Justice Stevens caught in the copyright crossfire

By Will Cross

About a month ago Kevin wrote about the retirement of Justice Stevens and quoted an excellent article called “Justice Stevens Invented the Internet.”  It argued that the development of the internet relied on Stevens’ opinion in the Sony Betamax case, and the standard it established that, so long as a device is “capable of substantial non-infringing uses,” the manufacturer of the device cannot be liable for infringing copies made by consumers with the device.

I could not agree more with this argument and to Justice Stevens’ credit I would add his majority opinion in Reno v. ACLU, which welcomed the Internet under the aegis of the First Amendment and struck down a requirement that “adult” online expression must be sent exclusively to users over the age of 18, a requirement Stevens noted would be technologically impossible to comply with.  Given that technological barriers will not work, the only alternative is to simply limit expression.  Regulation, Stevens wrote, may not “reduc[e] the adult population . . . to . . . only what is fit for children.”

Taken together, these cases established the legal framework that supports the internet as an open and free medium where users are protected from liability for unforeseen bad or inappropriate uses of expression made by others.  Technology and expression must be taken on their own terms, even if third parties subvert them for bad ends.

Unfortunately, this principle of an open internet has been steadily eroded by blowback from copyright firefights, particularly one that arose even as Stevens was drafting Reno: file sharing.

After a decade of fruitless lawsuits and on the heels of another legal victory, this time against file sharing service Limewire, content owners are gearing up for yet another round of lawsuits this week.  The problem with this bellicose response to file sharing is that Justice Stevens’ open internet is increasingly caught in the crossfire.

This response to file sharing has taken a significant toll on the efficiency of the legal system and has bent the law badly out of shape.  As Eric Goldman’s blog, cited above, notes, “there is ‘normal’ copyright law and then ‘P2P file sharing’ copyright law, and it’s a mistake to think those two legal doctrines are closely related.”  Content owners have repeatedly pushed for extreme, or simply non-legal, readings of copyright and fair use, most famously in the Lenz case dealing with bogus takedown notices (and a dancing baby) and the recent Jammie Thomas case dealing with excessive statutory damages.  They are also attempting to rewrite the already draconian DMCA, an irony matched only by the sublime absurdity of content owners suing one another over pirated anti-piracy technology.

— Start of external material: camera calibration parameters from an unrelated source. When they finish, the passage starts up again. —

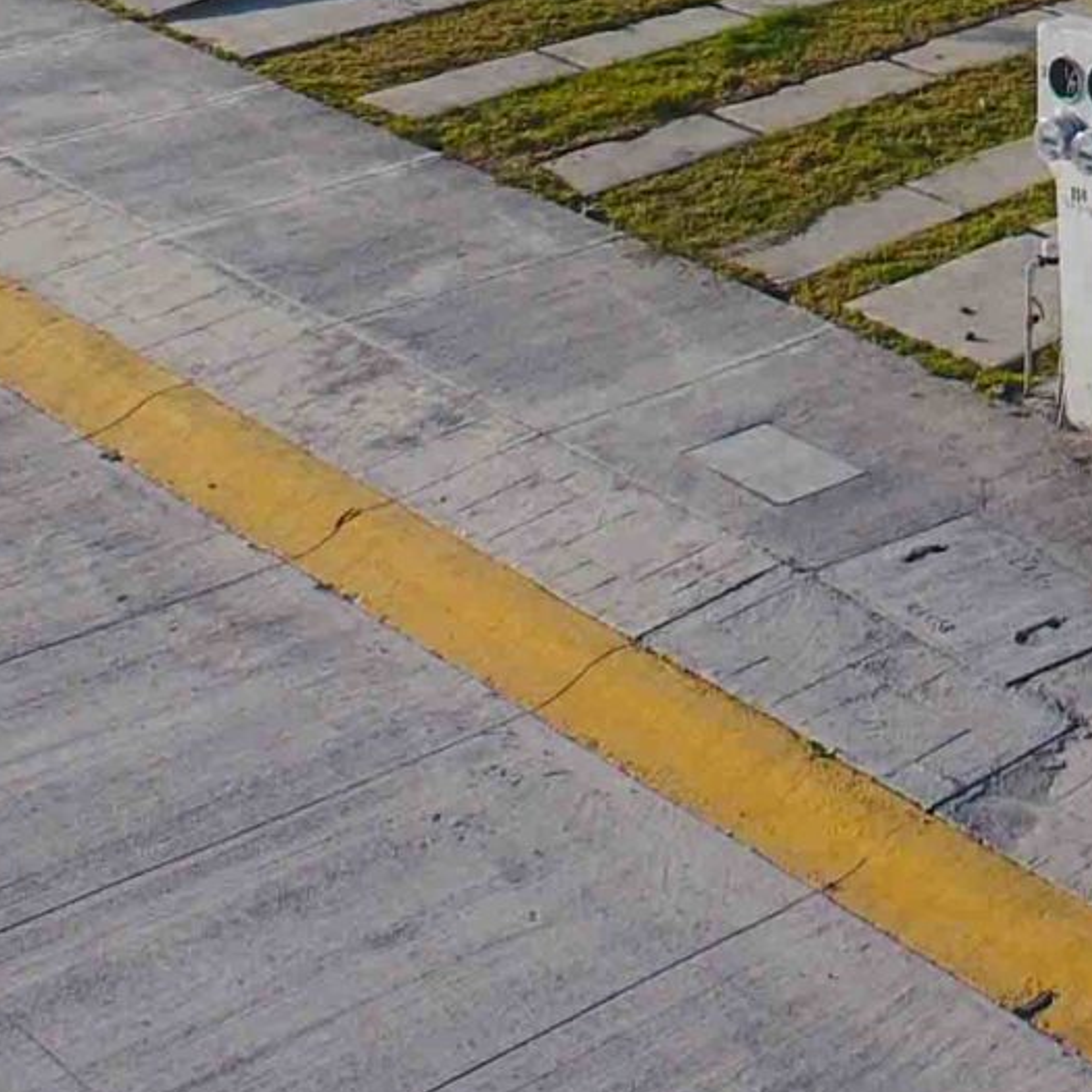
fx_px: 3069
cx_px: 1254
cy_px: -573
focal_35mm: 86
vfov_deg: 17.9
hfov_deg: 19.2
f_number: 2.8
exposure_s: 1/1669
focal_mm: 3.61
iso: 100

More troubling, these lawsuits have also begun to target not only users but service providers.  Content owners have been overburdening ISP’s  with automated discovery requests for years and have recently begun to attack ISP’s directly.  They have also sought an injunction against the bandwidth provider for file sharing service The Pirate Bay, essentially arguing for fourth party liability.

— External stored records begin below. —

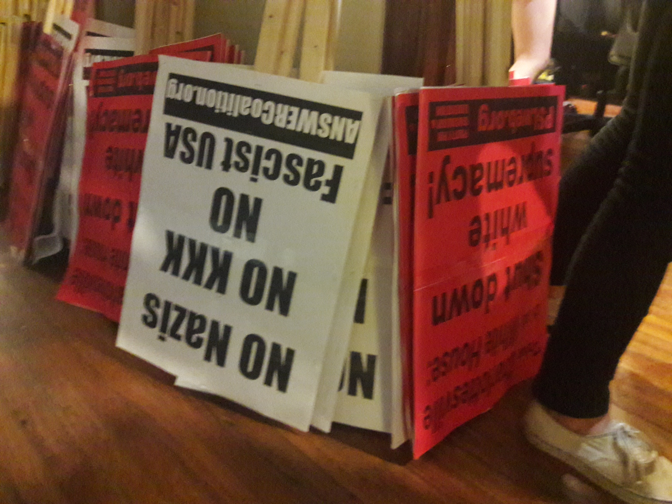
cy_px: 252
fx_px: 544
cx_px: 336
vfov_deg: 49.7
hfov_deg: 63.4
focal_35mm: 28
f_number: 1.9
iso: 800
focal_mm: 3.7
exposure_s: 1/17
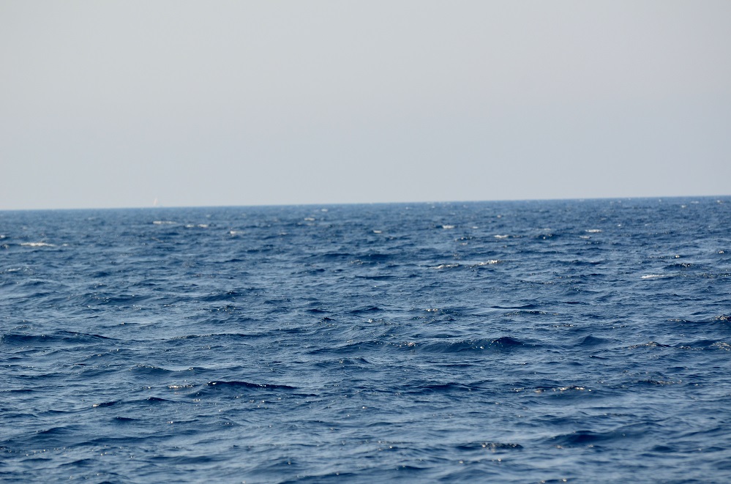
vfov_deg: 4.9
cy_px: 242
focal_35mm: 278
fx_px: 5621
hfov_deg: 7.4
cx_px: 366
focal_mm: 185
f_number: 5.6
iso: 400
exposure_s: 1/2000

This erosion in Justice Steven’s principle of an open internet reached a new low with a California court’s recent injunction against BitTorrent search engine IsoHunt requiring it to remove all links pointing to infringing files. This, of course flies in the face of Stevens’ principle about non-infringing uses and requires IsoHunt to have the same infeasible knowledge and control over users as was struck down in Reno.   If the Pirate Bay case is the equivalent of suing AT&T for an obscene caller’s ramblings then this case is akin to requiring that Sprint disconnect anyone whose phone might be used for unlawful acts even before those acts have been identified as unlawful.  It cannot be done and the only alternative is to shutter the technology completely or simply bend over backward to accommodate any and all measures litigious content owners may seek to employ.

This also ignores the substantial non-infringing uses of file sharing services similar to those that saved the VCR in Sony.   These uses include an increasing number of academic uses.  Kevin discussed the potential cost of attacking file sharing to higher education in a 2007 post on this topic and since then file sharing continues to be used to transmit academic materials including textbooks and journals.  Many universities have begun to move this sharing into an authorized practice with a service called iTunesU that facilitates academic sharing.  Under pressure from content-owners, however, and despite the developing market for academic file sharing, Oxford University has banned all file sharing, even that which explicitly legal.   With ACTA’s heavy artillery on the horizon the firefight only seems to be escalating.

Again, illegal file sharing is a real problem but the current move to eradicate anything that might be used unlawfully is in danger of reducing Justice Stevens’ open internet to “only what is fit for children.”  The war against file sharing is harming legitimate uses such as academic sharing and has an economic cost, and a cost to public safety.   It also has a cost to public knowledge, as poetically illustrated by Princeton’s demand that web sites remove the senior thesis of Justice Stevens’ replacement Elena Kagan, in order to protect Princeton’s market to sell the public writings of the next Justice.  With technology and expression in the cross-hairs even an unlikely total victory against illegal sharing seems to offer at best a Pyrrhic one for scholarly communications and society.